*** Opening of Text under study ***

Chapple v. Jacobson

I am not in accord with the Chief Justice in holding that the act of the directors in declaring a cash dividend in September, 1923, made a case for the jury as to the defendants *Page 566 Wilmarth and Noorthoek. The record does not support his assumption that they were dummy directors, and, therefore, his criticism of directors who lend their influence, but who do not direct, has no application.

The declaration charged a conspiracy to defraud against all of the directors. In his proofs the plaintiff failed to establish a conspiracy at least as to these two defendants. Having failed in this, Wilmarth and Noorthoek cannot be held liable for any wrongful acts except their own. If they are liable for consenting to the payment of a cash dividend, it is because their conduct was so grossly negligent as to amount to fraud, or because they did not use reasonable diligence and care to ascertain whether there was a surplus out of which the dividend could be paid.

*** Close of Text under study ***
*** Opening of Data provided ***

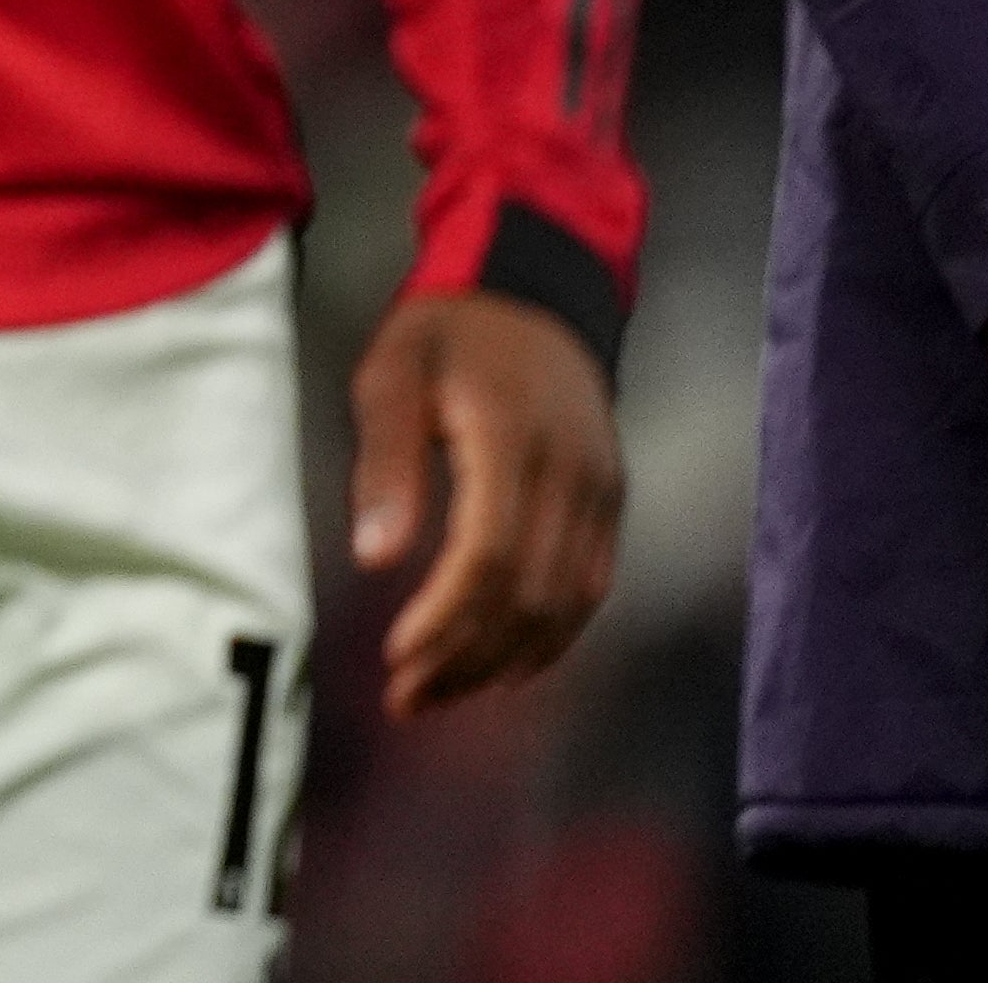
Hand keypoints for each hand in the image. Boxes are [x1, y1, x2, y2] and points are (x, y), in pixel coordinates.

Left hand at [349, 291, 623, 713]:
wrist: (533, 288)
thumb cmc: (449, 332)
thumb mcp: (392, 373)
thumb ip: (385, 462)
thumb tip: (376, 557)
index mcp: (513, 439)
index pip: (490, 556)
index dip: (446, 618)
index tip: (397, 656)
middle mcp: (571, 472)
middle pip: (529, 594)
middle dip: (466, 656)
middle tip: (407, 699)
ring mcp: (601, 489)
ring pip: (566, 603)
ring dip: (505, 660)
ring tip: (441, 694)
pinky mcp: (611, 498)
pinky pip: (590, 586)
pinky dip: (551, 636)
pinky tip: (506, 666)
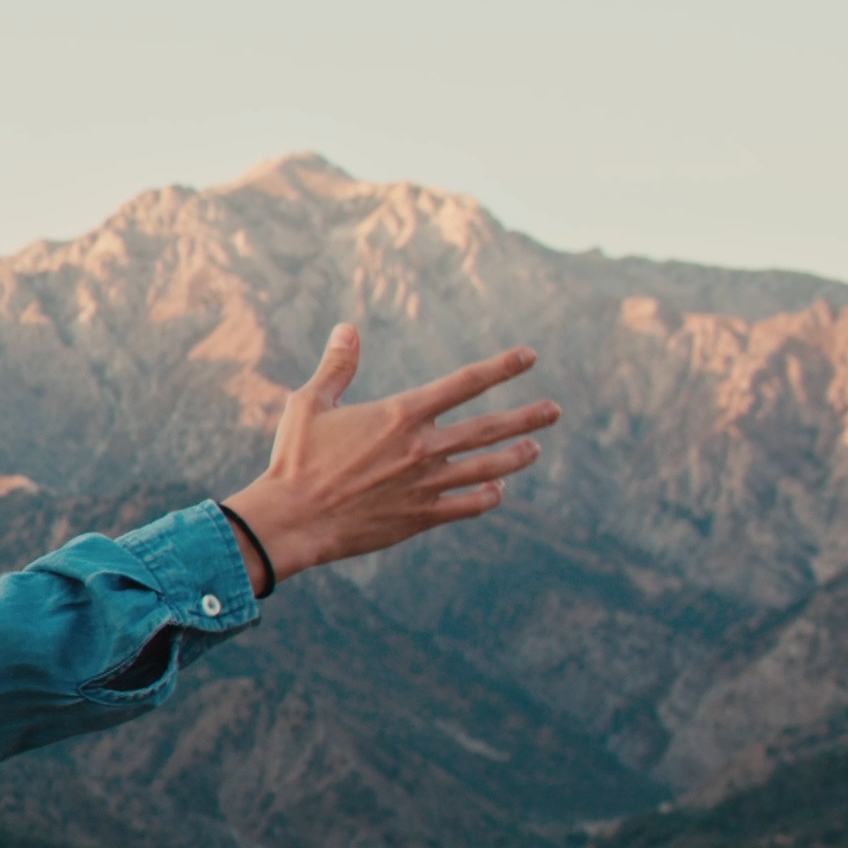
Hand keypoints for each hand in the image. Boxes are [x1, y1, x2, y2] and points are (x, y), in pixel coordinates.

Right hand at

*** Close of Data provided ***

## [Actions to take]
(1) Answer these about the Chapple v. Jacobson excerpt:
(a) In what month and year did the directors declare the cash dividend?
(b) What did the declaration charge against all of the directors?
(c) Which two defendants does the writer name?
(2) Does the Chapple v. Jacobson excerpt support each statement? Answer yes or no and quote the words that decide it.
(a) The writer agrees with the Chief Justice that the dividend made a case for the jury.
(b) The plaintiff proved a conspiracy against Wilmarth and Noorthoek.
(c) The declaration charged a conspiracy to defraud against all of the directors.
(3) Carry the Chapple v. Jacobson excerpt forward from its final sentence.
Nothing here depends on the data items.

## [Written answers]
(1)
(a) September, 1923
(b) A conspiracy to defraud
(c) Wilmarth and Noorthoek

(2)
(a) No: "I am not in accord with the Chief Justice in holding that the act of the directors in declaring a cash dividend in September, 1923, made a case for the jury"
(b) No: "In his proofs the plaintiff failed to establish a conspiracy at least as to these two defendants."
(c) Yes: "The declaration charged a conspiracy to defraud against all of the directors."

(3)
The resolution declaring the payment of a cash dividend reads as follows:

"On motion of Mr. Day, seconded by Mr. Noorthoek, it was resolved that a dividend of twenty-five cents per share on the common capital stock of the National Hardwood Company, be declared payable to the stockholders of record September 29, 1923, same being payable on October 1, 1923, out of the surplus of said company. Said resolution was carried by the unanimous vote of all directors present."

Mr. Noorthoek, as the resolution shows, was present at the meeting and the testimony is that he voted for the dividend after being assured that there was a surplus out of which to pay it. Mr. Wilmarth was not able to attend the meeting because of sickness, but he wrote a letter advising against the payment of a dividend. However, he subsequently confirmed the resolution by signing the minutes after it had been represented to him that there was a surplus.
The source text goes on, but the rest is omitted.